I'm the Problem (Not Other People) - Psalm 51
Psalm 51
To the choirmaster. A Psalm of David, when Nathan the prophet went to him, after he had gone in to Bathsheba.
1 Have mercy on me, O God,
according to your steadfast love;
according to your abundant mercy
blot out my transgressions.
2 Wash me thoroughly from my iniquity,
and cleanse me from my sin!
3 For I know my transgressions,
and my sin is ever before me.
4 Against you, you only, have I sinned
and done what is evil in your sight,
so that you may be justified in your words
and blameless in your judgment.
5 Behold, I was brought forth in iniquity,
and in sin did my mother conceive me.
6 Behold, you delight in truth in the inward being,
and you teach me wisdom in the secret heart.
7 Purge me with hyssop, and I shall be clean;
wash me, and I shall be whiter than snow.
8 Let me hear joy and gladness;
let the bones that you have broken rejoice.
9 Hide your face from my sins,
and blot out all my iniquities.
10 Create in me a clean heart, O God,
and renew a right spirit within me.
11 Cast me not away from your presence,
and take not your Holy Spirit from me.
12 Restore to me the joy of your salvation,
and uphold me with a willing spirit.
13 Then I will teach transgressors your ways,
and sinners will return to you.
14 Deliver me from bloodguiltiness, O God,
O God of my salvation,
and my tongue will sing aloud of your righteousness.
15 O Lord, open my lips,
and my mouth will declare your praise.
16 For you will not delight in sacrifice, or I would give it;
you will not be pleased with a burnt offering.
17 The sacrifices of God are a broken spirit;
a broken and contrite heart, O God, you will not despise.
18 Do good to Zion in your good pleasure;
build up the walls of Jerusalem;
19 then will you delight in right sacrifices,
in burnt offerings and whole burnt offerings;
then bulls will be offered on your altar.

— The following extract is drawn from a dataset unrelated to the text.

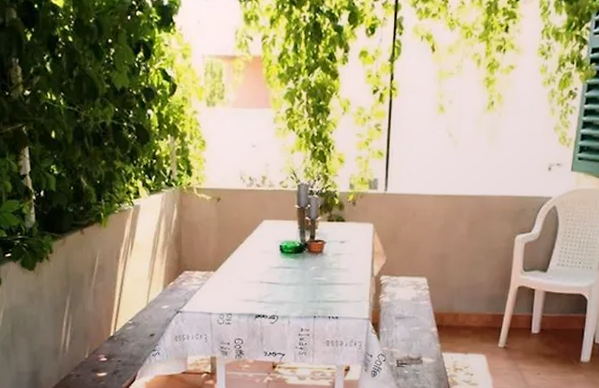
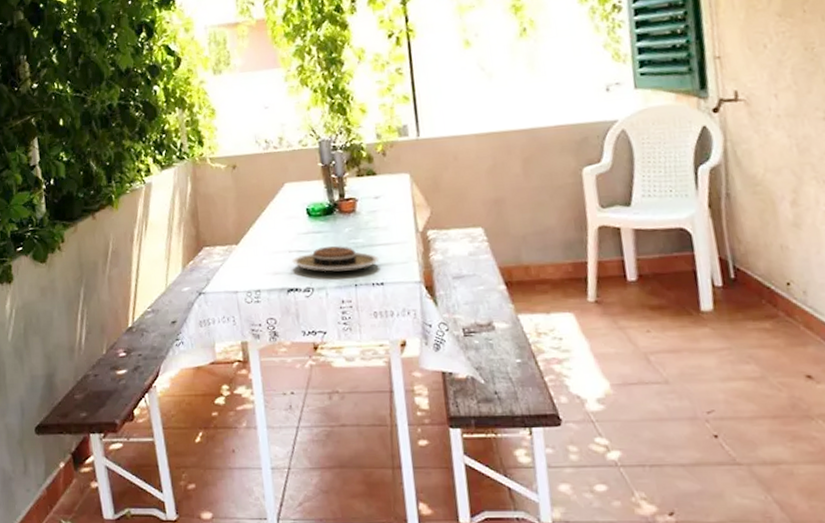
plate: none [262,281,337,304] -> present [292,246,380,272]

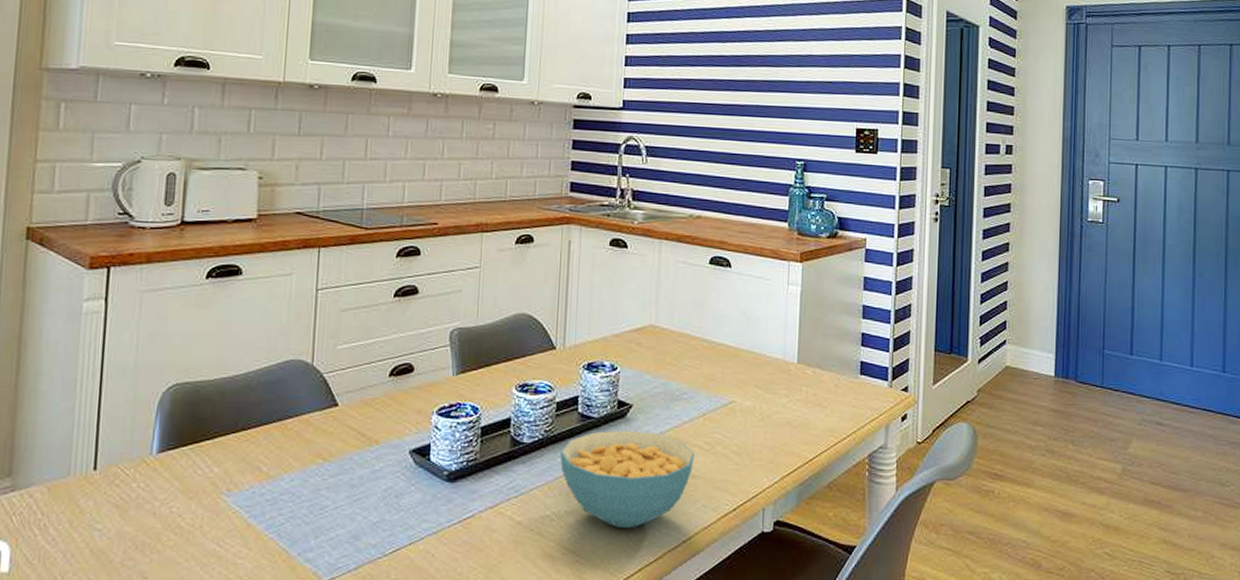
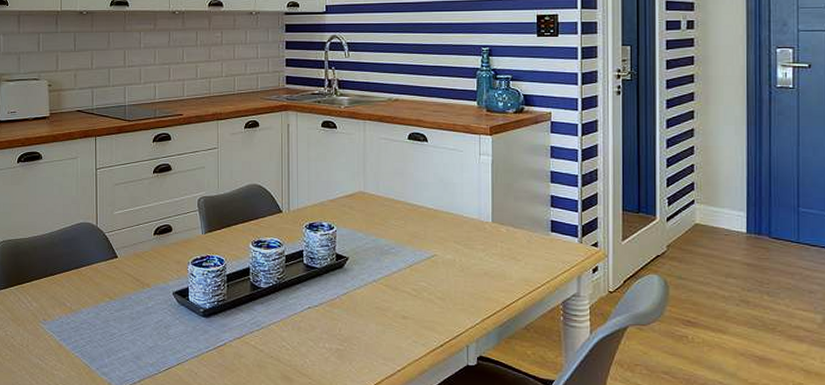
cereal bowl: present [559,430,694,528] -> none [291,278,404,358]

We like to blame other people for the world’s problems. But one of the problems with finger-pointing is that I always place myself in the company of the righteous and good while I tell other people they are the problem. True confession, however, is only about me and only about us. This is why the 51st Psalm is such a powerful psalm of confession. In the psalm, David makes it clear:
I am the problem!
(The superscription gives us the context for the psalm: it was after David slept with Bathsheba—who was not his wife—and then had her husband Uriah killed to cover up the pregnancy.)